Il sonna quatre coups et courut dans la cage d’escalier avant d’ouvrir sa boîte à chapeau pour en extraire son magnifique masque d’Anubis et l’enfiler soigneusement.
Comme les fois précédentes, la porte de l’appartement n’était pas verrouillée et il se glissa à l’intérieur sans faire de bruit, tel un voleur aguerri.
Mais l’idée de revoir Gibran modifiait brusquement sa perception du cadre dans lequel il s’amusait à tromper son monde.
Abad avait toujours considéré Gibran comme une sorte de modèle, un mentor ou un protecteur. Il l’avait sauvé un jour de la situation la plus horrible qui soit et son aîné avait ainsi définitivement acquis son plus profond respect. Les enfants font parfois des promesses qu’ils tiennent tout au long de leur vie d’homme et Abad était de ceux-là. Dans l’ombre et le silence, il vouait secrètement une sincère admiration pour son cousin dont les bonheurs le réjouissaient, plus qu’ils ne le rendaient jaloux.
Abad fut rappelé à la réalité par une odeur de vieux meubles, de livres, de cire, et de parfum d’un autre âge.

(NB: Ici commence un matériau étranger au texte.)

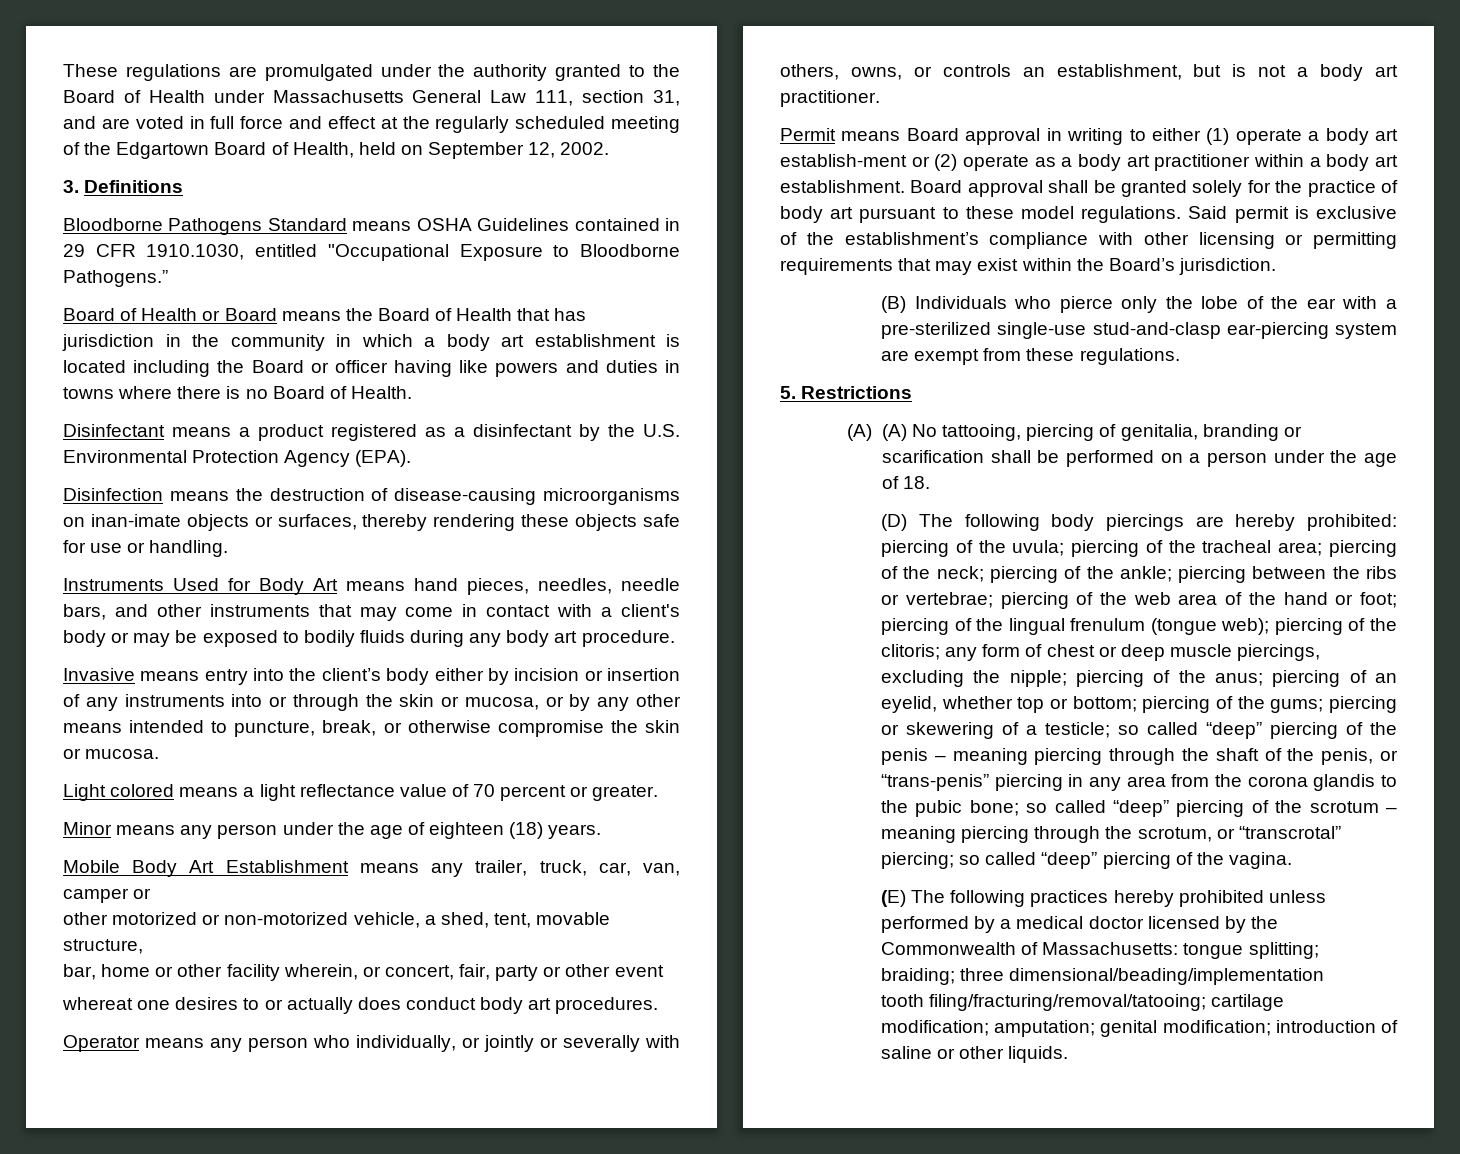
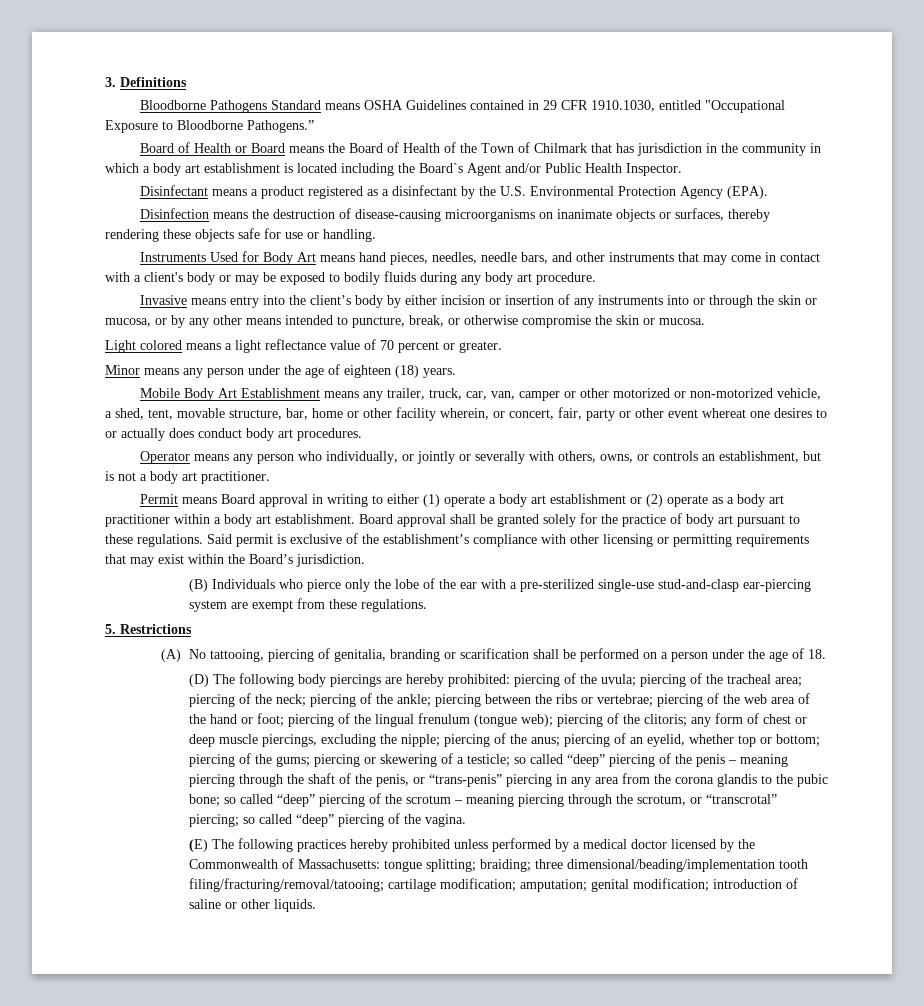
[63,64,681,81] [63,90,681,106] [63,116,680,133] [63,142,610,159] These regulations are promulgated under the authority granted to the Board of Health under Massachusetts General Law 111, section 31, and are voted in full force and effect at the regularly scheduled meeting of the Edgartown Board of Health, held on September 12, 2002. // -> (105, 82) none
(513, 314) none -> [444,142,588,153] of the Town of Chilmark
[251,360,680,377] [63,386,412,399] Board or officer having like powers and duties in towns where there is no Board of Health. -> [419,163,682,176] Board`s Agent and/or Public Health Inspector.
[90,514,181,527] inan-imate -> [557,209,613,219] inanimate
[434,668,509,685] either by -> [387,295,438,308] by either
(152, 893) // -> (577, 394) none
(143, 946) // -> (282, 414) none
(664, 971) // -> (698, 413) none
[780,154,907,167] establish-ment -> [550,494,627,504] establishment
[1021,206,1074,219] model -> (133, 539) none
[881,424,907,441] (A) -> (181, 655) none
(1325, 976) // -> (775, 865) none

Plongés dans l’obscurité et dans un silence morbide, les lieux pouvaient susciter l’inquiétude, ou la peur, en fonction de l’heure et de la lumière. En effet, à plusieurs endroits, des bustes de marbre trônaient sur des colonnes et dans la pénombre, on pouvait aisément les confondre avec d’éventuels agresseurs parés à s’animer à tout moment.